Supplied data START

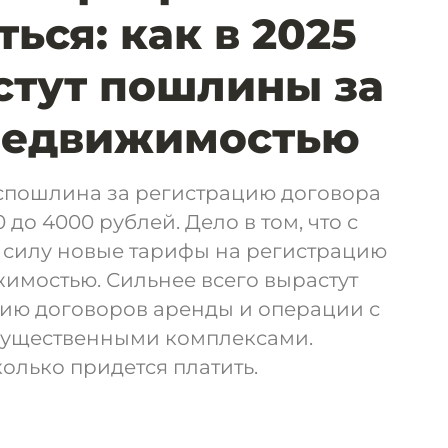
ься: как в 2025
стут пошлины за
 недвижимостью
госпошлина за регистрацию договора
 до 4000 рублей. Дело в том, что с
в силу новые тарифы на регистрацию
жимостью. Сильнее всего вырастут
ию договоров аренды и операции с
мущественными комплексами.
колько придется платить.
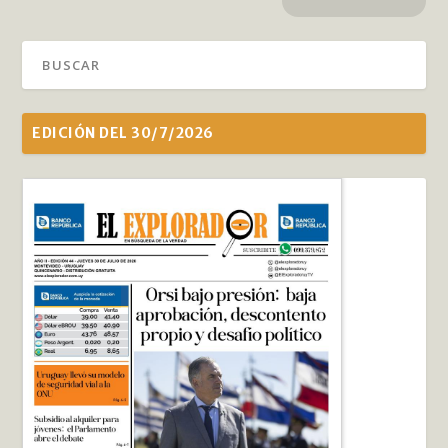
EDICIÓN DEL 30/7/2026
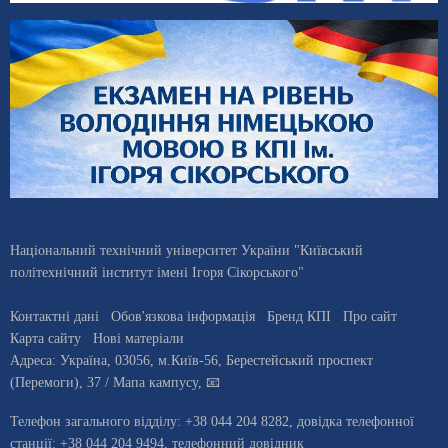
Національний технічний університет України "Київський
політехнічний інститут імені Ігоря Сікорського"
Контактні дані
Обов'язкова інформація
Бренд КПІ
Про сайт
Карта сайту
Нові матеріали
Адреса:
Україна
,
03056
, м.
Київ
-56,
Берестейський проспект
(Перемоги), 37
/ Мапа кампусу
,
📧
Телефон загального відділу:
+38 044 204 8282
, довiдка телефонної
станцiї:
+38 044 204 9494
,
телефонний довідник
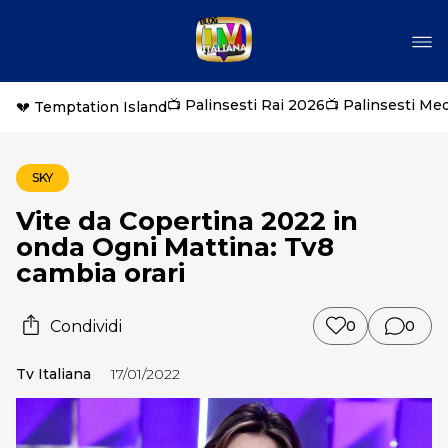
📺 Palinsesti Rai 2026
📺 Palinsesti Me
💔 Temptation Island
SKY
Vite da Copertina 2022 in
onda Ogni Mattina: Tv8
cambia orari
Condividi
0
0
Tv Italiana
17/01/2022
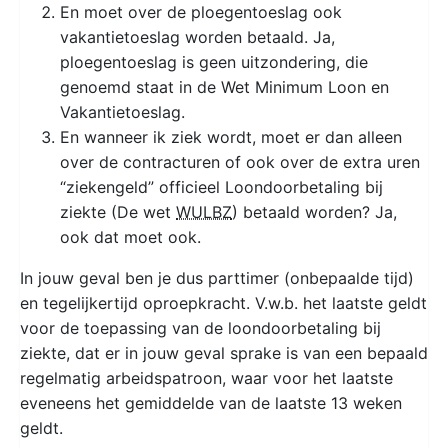
En moet over de ploegentoeslag ook
vakantietoeslag worden betaald. Ja,
ploegentoeslag is geen uitzondering, die
genoemd staat in de Wet Minimum Loon en
Vakantietoeslag.
En wanneer ik ziek wordt, moet er dan alleen
over de contracturen of ook over de extra uren
“ziekengeld” officieel Loondoorbetaling bij
ziekte (De wet
WULBZ
) betaald worden? Ja,
ook dat moet ook.
In jouw geval ben je dus parttimer (onbepaalde tijd)
en tegelijkertijd oproepkracht. V.w.b. het laatste geldt
voor de toepassing van de loondoorbetaling bij
ziekte, dat er in jouw geval sprake is van een bepaald
regelmatig arbeidspatroon, waar voor het laatste
eveneens het gemiddelde van de laatste 13 weken
geldt.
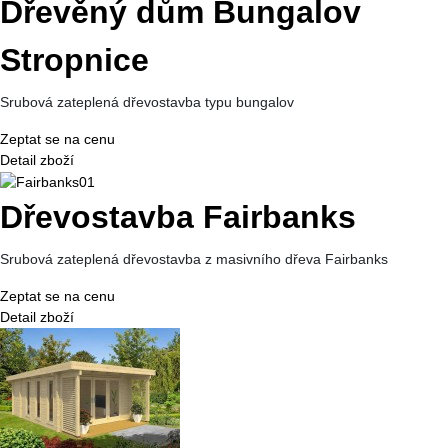
Dřevěný dům Bungalov
Stropnice
Srubová zateplená dřevostavba typu bungalov
Zeptat se na cenu
Detail zboží
Dřevostavba Fairbanks
Srubová zateplená dřevostavba z masivního dřeva Fairbanks
Zeptat se na cenu
Detail zboží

Supplied data END

> Work request:
Reproduce all the text in the material above, line for line and without any changes, and leave the pictures out.

> Answer to the exercise:
ься: как в 2025
стут пошлины за
 недвижимостью
госпошлина за регистрацию договора
 до 4000 рублей. Дело в том, что с
в силу новые тарифы на регистрацию
жимостью. Сильнее всего вырастут
ию договоров аренды и операции с
мущественными комплексами.
колько придется платить.
EDICIÓN DEL 30/7/2026
Національний технічний університет України "Київський
політехнічний інститут імені Ігоря Сікорського"
Контактні дані
Обов'язкова інформація
Бренд КПІ
Про сайт
Карта сайту
Нові матеріали
Адреса:
Україна
,
03056
, м.
Київ
-56,
Берестейський проспект
(Перемоги), 37
/ Мапа кампусу
,
📧
Телефон загального відділу:
+38 044 204 8282
, довiдка телефонної
станцiї:
+38 044 204 9494
,
телефонний довідник
📺 Palinsesti Rai 2026
📺 Palinsesti Me
💔 Temptation Island
SKY
Vite da Copertina 2022 in
onda Ogni Mattina: Tv8
cambia orari
Condividi
0
0
Tv Italiana
17/01/2022
En moet over de ploegentoeslag ook
vakantietoeslag worden betaald. Ja,
ploegentoeslag is geen uitzondering, die
genoemd staat in de Wet Minimum Loon en
Vakantietoeslag.
En wanneer ik ziek wordt, moet er dan alleen
over de contracturen of ook over de extra uren
“ziekengeld” officieel Loondoorbetaling bij
ziekte (De wet
WULBZ
) betaald worden? Ja,
ook dat moet ook.
In jouw geval ben je dus parttimer (onbepaalde tijd)
en tegelijkertijd oproepkracht. V.w.b. het laatste geldt
voor de toepassing van de loondoorbetaling bij
ziekte, dat er in jouw geval sprake is van een bepaald
regelmatig arbeidspatroon, waar voor het laatste
eveneens het gemiddelde van de laatste 13 weken
geldt.
Dřevěný dům Bungalov
Stropnice
Srubová zateplená dřevostavba typu bungalov
Zeptat se na cenu
Detail zboží
Dřevostavba Fairbanks
Srubová zateplená dřevostavba z masivního dřeva Fairbanks
Zeptat se na cenu
Detail zboží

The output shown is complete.